All lines in the records below with the word "ssources" must be returned.

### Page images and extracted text
§

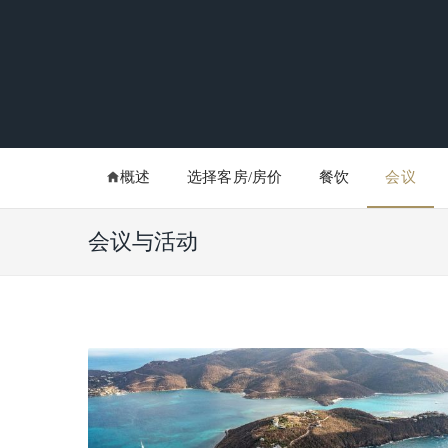
概述
选择客房/房价
餐饮
会议
会议与活动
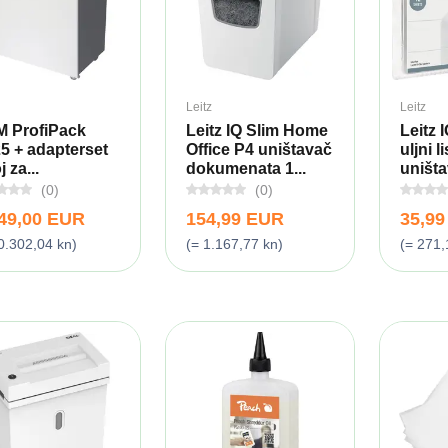
Leitz
Leitz
 ProfiPack
Leitz IQ Slim Home
Leitz 
5 + adapterset
Office P4 uništavač
uljni l
j za...
dokumenata 1...
uništa
(0)
(0)
349,00 EUR
154,99 EUR
35,9
0.302,04 kn)
(= 1.167,77 kn)
(= 271,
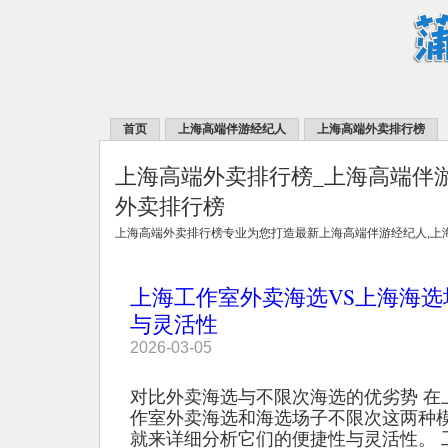
首页
上海高端伴游经纪人
上海高端外卖排行榜
上海高端外卖排行榜_上海高端伴
外卖排行榜
上海高端外卖排行榜专业为您打造最新上海高端伴游经纪人,上
上海工作室外卖海选VS上海海
与灵活性
2026-03-05
对比外卖海选与不限次海选的优劣势 在
作室外卖海选和海选场子不限次这两种
就来详细分析它们的便捷性与灵活性。 工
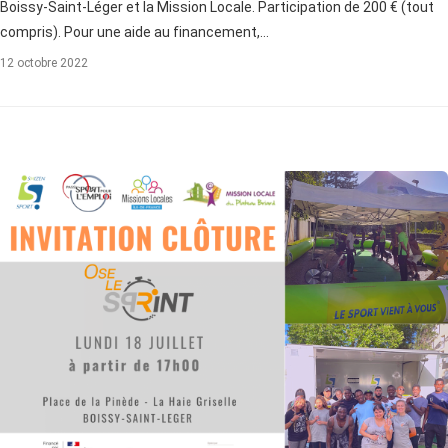
Boissy-Saint-Léger et la Mission Locale. Participation de 200 € (tout
compris). Pour une aide au financement,…
12 octobre 2022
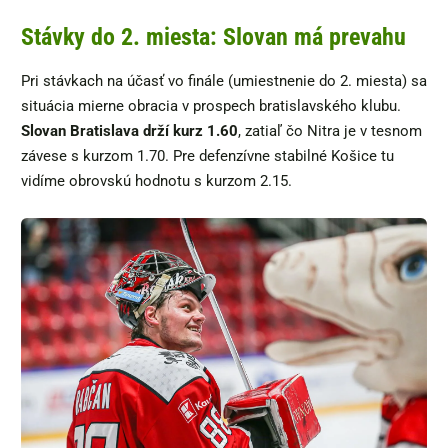
Stávky do 2. miesta: Slovan má prevahu
Pri stávkach na účasť vo finále (umiestnenie do 2. miesta) sa
situácia mierne obracia v prospech bratislavského klubu.
Slovan Bratislava drží kurz 1.60
, zatiaľ čo Nitra je v tesnom
závese s kurzom 1.70. Pre defenzívne stabilné Košice tu
vidíme obrovskú hodnotu s kurzom 2.15.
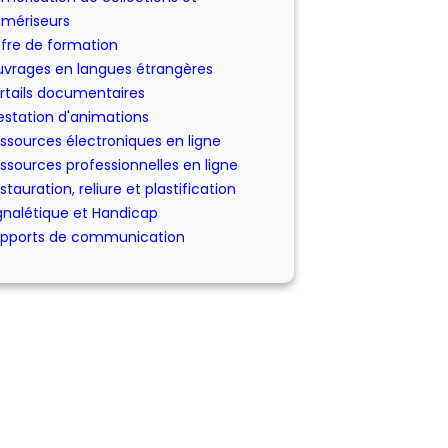
mériseurs
fre de formation
vrages en langues étrangères
rtails documentaires
estation d'animations
ssources électroniques en ligne
ssources professionnelles en ligne
stauration, reliure et plastification
gnalétique et Handicap
pports de communication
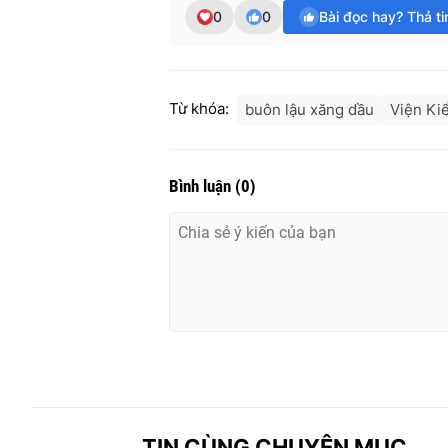
0
0
Bài đọc hay? Thả t
Từ khóa:
buôn lậu xăng dầu
Viện Ki
Bình luận
(
0
)
TIN CÙNG CHUYÊN MỤC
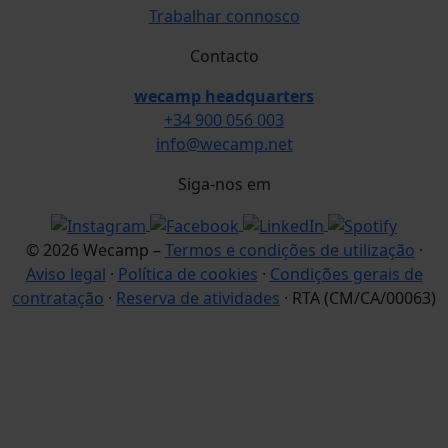
Trabalhar connosco
Contacto
wecamp headquarters
+34 900 056 003
info@wecamp.net
Siga-nos em
© 2026 Wecamp –
Termos e condições de utilização
·
Aviso legal
·
Política de cookies
·
Condições gerais de
contratação
·
Reserva de atividades
· RTA (CM/CA/00063)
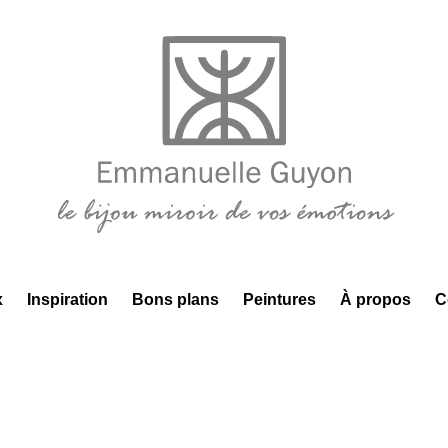
x
Inspiration
Bons plans
Peintures
À propos
C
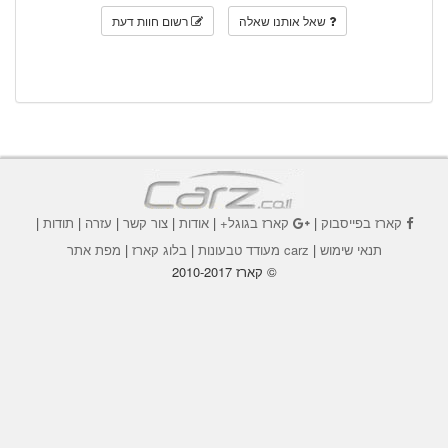
שאל אותנו שאלה
רשום חוות דעת
קארז בפייסבוק
|
קארז בגוגל+
|
אודות
|
צור קשר
|
עזרה
|
תודות
|
תנאי שימוש
|
carz מעודד טבעונות
|
בלוג קארז
|
מפת אתר
© קארז 2010-2017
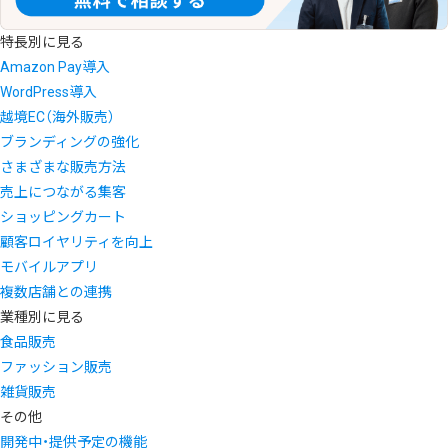
特長別に見る
Amazon Pay導入
WordPress導入
越境EC（海外販売）
ブランディングの強化
さまざまな販売方法
売上につながる集客
ショッピングカート
顧客ロイヤリティを向上
モバイルアプリ
複数店舗との連携
業種別に見る
食品販売
ファッション販売
雑貨販売
その他
開発中・提供予定の機能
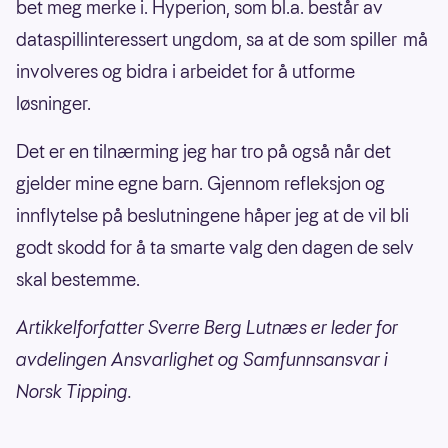
bet meg merke i. Hyperion, som bl.a. består av
dataspillinteressert ungdom, sa at de som spiller må
involveres og bidra i arbeidet for å utforme
løsninger.
Det er en tilnærming jeg har tro på også når det
gjelder mine egne barn. Gjennom refleksjon og
innflytelse på beslutningene håper jeg at de vil bli
godt skodd for å ta smarte valg den dagen de selv
skal bestemme.
Artikkelforfatter Sverre Berg Lutnæs er leder for
avdelingen Ansvarlighet og Samfunnsansvar i
Norsk Tipping.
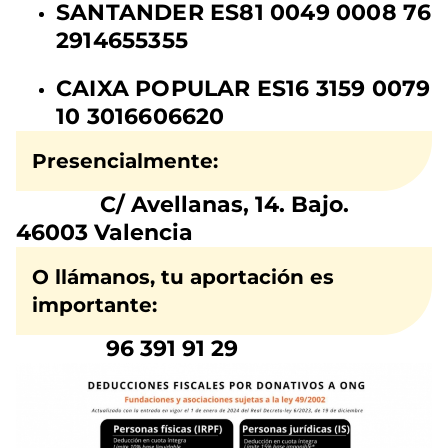
SANTANDER ES81 0049 0008 76
2914655355
CAIXA POPULAR ES16 3159 0079
10 3016606620
Presencialmente:
C/ Avellanas, 14. Bajo.
46003 Valencia
O llámanos, tu aportación es
importante:
96 391 91 29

§

### Task output
ssources électroniques en ligne
ssources professionnelles en ligne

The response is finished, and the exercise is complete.